## REQUIRED ACTION
Produce as output only the lines below starting at the line with "Onlineprospekt" and continuing through the line with "ARTIKEL LAINNYA", each one exactly as written.

(AVAILABLE RECORDS begins)

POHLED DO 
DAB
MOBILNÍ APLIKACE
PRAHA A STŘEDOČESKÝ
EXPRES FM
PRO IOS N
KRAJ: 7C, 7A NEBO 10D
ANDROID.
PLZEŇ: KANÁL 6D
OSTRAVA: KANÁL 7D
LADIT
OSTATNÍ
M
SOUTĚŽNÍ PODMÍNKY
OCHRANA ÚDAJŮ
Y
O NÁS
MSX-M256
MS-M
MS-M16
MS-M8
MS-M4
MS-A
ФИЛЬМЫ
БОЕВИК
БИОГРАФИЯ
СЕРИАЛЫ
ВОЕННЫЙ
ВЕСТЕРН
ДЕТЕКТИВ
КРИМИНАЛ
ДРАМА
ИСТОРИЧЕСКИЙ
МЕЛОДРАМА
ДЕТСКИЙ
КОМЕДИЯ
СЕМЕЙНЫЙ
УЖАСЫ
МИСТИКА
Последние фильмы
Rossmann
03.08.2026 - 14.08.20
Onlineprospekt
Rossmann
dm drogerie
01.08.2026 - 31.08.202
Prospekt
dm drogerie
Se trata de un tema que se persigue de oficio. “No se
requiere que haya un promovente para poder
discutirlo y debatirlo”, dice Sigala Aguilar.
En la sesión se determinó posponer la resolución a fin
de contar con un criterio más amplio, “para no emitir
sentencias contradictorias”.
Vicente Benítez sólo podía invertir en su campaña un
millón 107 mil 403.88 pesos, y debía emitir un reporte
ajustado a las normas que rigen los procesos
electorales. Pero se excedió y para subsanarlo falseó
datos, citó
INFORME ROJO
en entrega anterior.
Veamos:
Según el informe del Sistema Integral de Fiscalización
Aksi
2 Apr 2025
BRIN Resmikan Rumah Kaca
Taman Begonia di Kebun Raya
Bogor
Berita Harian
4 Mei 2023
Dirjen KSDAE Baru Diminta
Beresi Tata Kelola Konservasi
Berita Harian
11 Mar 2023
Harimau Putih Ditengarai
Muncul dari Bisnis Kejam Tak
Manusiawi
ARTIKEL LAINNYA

(AVAILABLE RECORDS ends)
(AVAILABLE RECORDS begins)

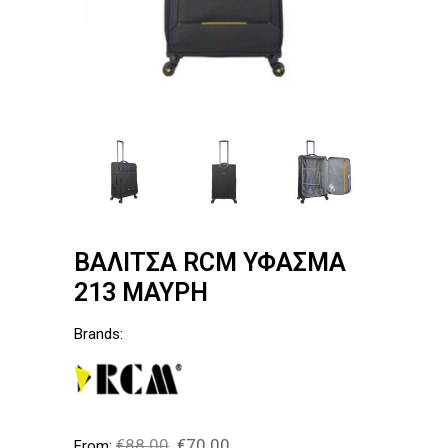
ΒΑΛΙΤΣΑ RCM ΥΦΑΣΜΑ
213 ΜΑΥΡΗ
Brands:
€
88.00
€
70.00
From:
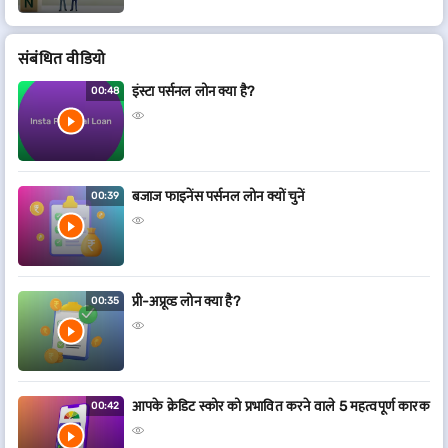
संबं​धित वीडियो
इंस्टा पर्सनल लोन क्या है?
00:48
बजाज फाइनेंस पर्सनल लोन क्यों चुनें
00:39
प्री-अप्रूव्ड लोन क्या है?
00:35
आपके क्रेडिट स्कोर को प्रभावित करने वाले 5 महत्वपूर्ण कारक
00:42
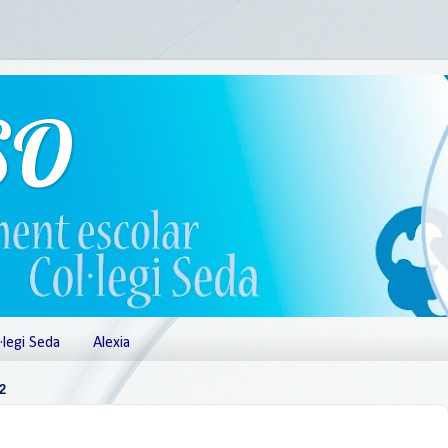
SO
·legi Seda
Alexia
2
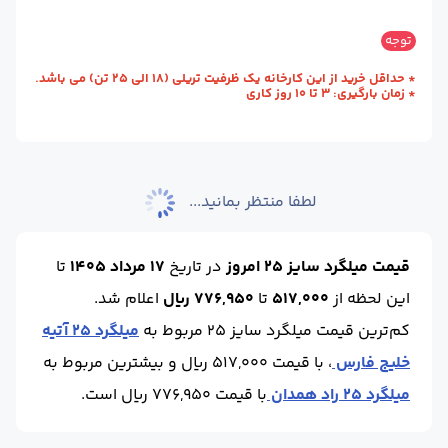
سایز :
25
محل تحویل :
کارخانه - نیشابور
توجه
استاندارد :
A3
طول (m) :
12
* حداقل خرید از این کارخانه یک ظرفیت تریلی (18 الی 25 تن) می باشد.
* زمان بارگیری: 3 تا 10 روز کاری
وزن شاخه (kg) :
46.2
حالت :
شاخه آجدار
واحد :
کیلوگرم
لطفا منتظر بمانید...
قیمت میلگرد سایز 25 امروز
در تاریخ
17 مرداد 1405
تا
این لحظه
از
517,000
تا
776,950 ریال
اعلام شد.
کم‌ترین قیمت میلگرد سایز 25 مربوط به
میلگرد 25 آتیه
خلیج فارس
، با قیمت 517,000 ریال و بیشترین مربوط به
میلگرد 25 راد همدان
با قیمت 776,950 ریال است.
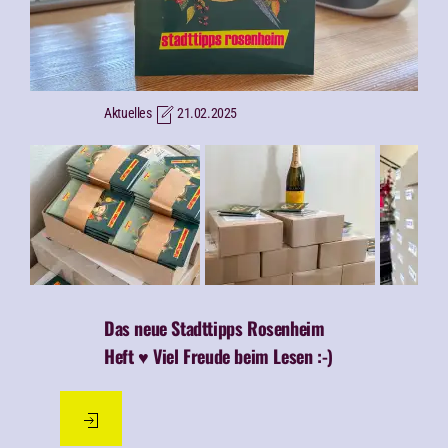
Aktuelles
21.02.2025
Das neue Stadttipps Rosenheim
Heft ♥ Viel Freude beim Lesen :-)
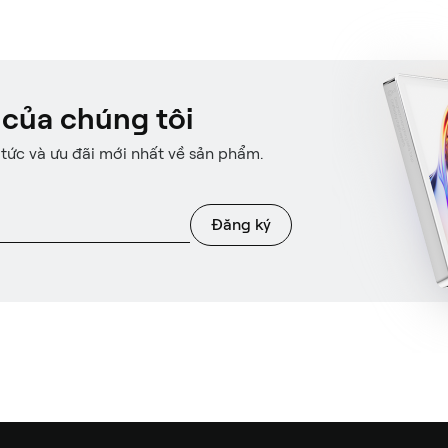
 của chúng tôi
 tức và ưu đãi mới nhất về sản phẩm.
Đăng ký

(AVAILABLE RECORDS ends)
(AVAILABLE RECORDS begins)

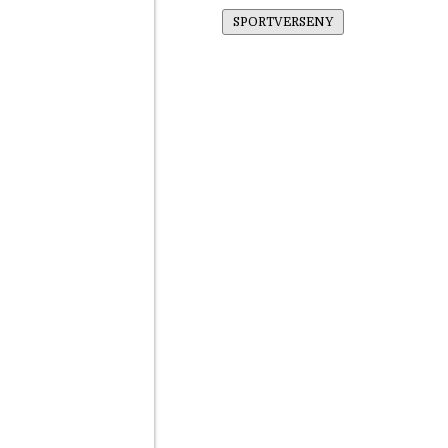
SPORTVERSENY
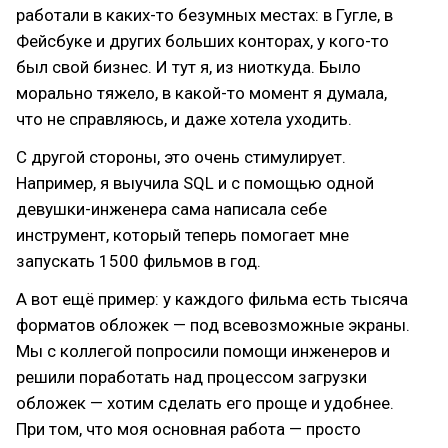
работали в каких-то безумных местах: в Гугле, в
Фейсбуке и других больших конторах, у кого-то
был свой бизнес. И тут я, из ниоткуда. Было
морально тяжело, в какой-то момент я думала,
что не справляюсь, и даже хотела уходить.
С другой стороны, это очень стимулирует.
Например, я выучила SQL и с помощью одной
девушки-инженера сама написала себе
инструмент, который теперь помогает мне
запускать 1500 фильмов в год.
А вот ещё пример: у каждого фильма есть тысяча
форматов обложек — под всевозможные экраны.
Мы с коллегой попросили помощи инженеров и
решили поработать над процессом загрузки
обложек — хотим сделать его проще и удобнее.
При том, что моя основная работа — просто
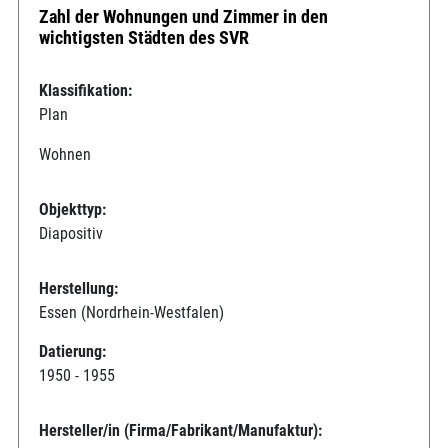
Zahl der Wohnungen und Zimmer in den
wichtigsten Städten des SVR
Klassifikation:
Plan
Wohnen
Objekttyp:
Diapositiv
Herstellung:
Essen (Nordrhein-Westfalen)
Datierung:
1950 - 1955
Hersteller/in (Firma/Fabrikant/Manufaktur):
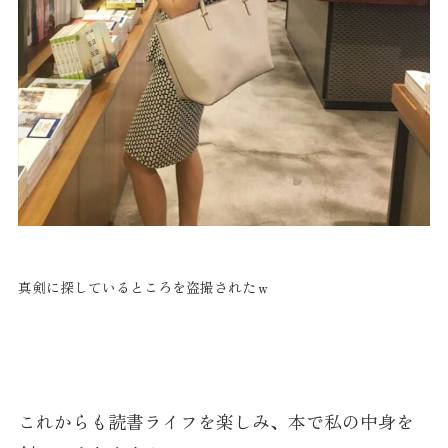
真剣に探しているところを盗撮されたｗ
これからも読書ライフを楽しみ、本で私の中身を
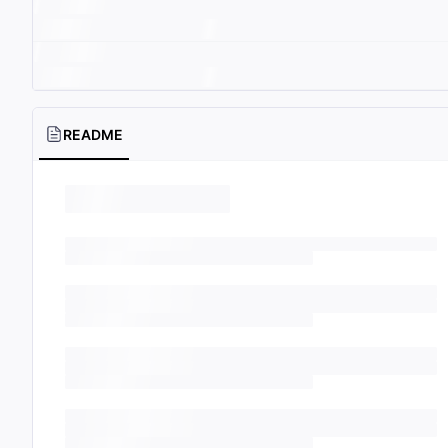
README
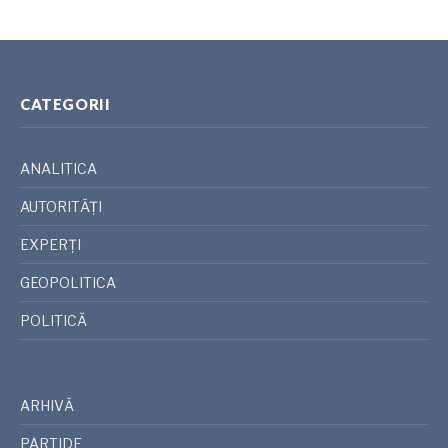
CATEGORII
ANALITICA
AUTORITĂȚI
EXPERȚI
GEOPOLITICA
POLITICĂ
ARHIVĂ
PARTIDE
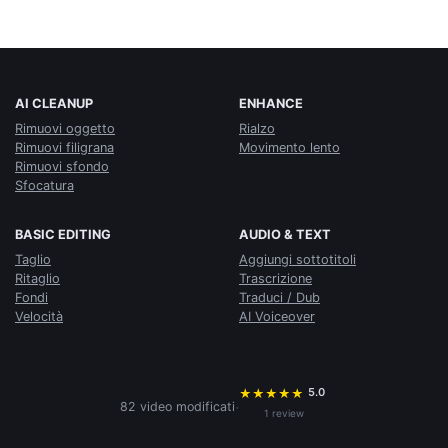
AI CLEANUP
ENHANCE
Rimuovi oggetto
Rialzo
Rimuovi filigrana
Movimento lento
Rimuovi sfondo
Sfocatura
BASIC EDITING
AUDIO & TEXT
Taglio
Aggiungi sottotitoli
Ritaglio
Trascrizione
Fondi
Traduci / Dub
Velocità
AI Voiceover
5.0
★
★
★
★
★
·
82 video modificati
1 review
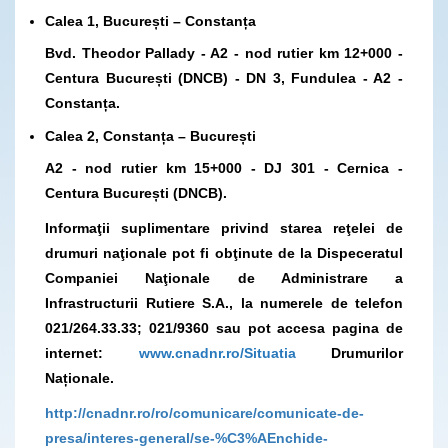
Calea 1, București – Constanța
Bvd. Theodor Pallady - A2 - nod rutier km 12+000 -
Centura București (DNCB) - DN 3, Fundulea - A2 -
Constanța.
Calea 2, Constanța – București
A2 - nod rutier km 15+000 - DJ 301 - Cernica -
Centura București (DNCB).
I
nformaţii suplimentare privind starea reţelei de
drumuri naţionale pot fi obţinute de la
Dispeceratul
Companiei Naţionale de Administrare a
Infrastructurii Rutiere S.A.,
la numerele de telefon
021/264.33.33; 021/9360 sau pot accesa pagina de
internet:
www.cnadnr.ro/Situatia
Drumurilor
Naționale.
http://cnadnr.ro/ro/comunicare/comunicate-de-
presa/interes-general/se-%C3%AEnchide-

(AVAILABLE RECORDS ends)

## RESULT OF THE TASK
Onlineprospekt
Rossmann
dm drogerie
01.08.2026 - 31.08.202
Prospekt
dm drogerie
Se trata de un tema que se persigue de oficio. “No se
requiere que haya un promovente para poder
discutirlo y debatirlo”, dice Sigala Aguilar.
En la sesión se determinó posponer la resolución a fin
de contar con un criterio más amplio, “para no emitir
sentencias contradictorias”.
Vicente Benítez sólo podía invertir en su campaña un
millón 107 mil 403.88 pesos, y debía emitir un reporte
ajustado a las normas que rigen los procesos
electorales. Pero se excedió y para subsanarlo falseó
datos, citó
INFORME ROJO
en entrega anterior.
Veamos:
Según el informe del Sistema Integral de Fiscalización
Aksi
2 Apr 2025
BRIN Resmikan Rumah Kaca
Taman Begonia di Kebun Raya
Bogor
Berita Harian
4 Mei 2023
Dirjen KSDAE Baru Diminta
Beresi Tata Kelola Konservasi
Berita Harian
11 Mar 2023
Harimau Putih Ditengarai
Muncul dari Bisnis Kejam Tak
Manusiawi
ARTIKEL LAINNYA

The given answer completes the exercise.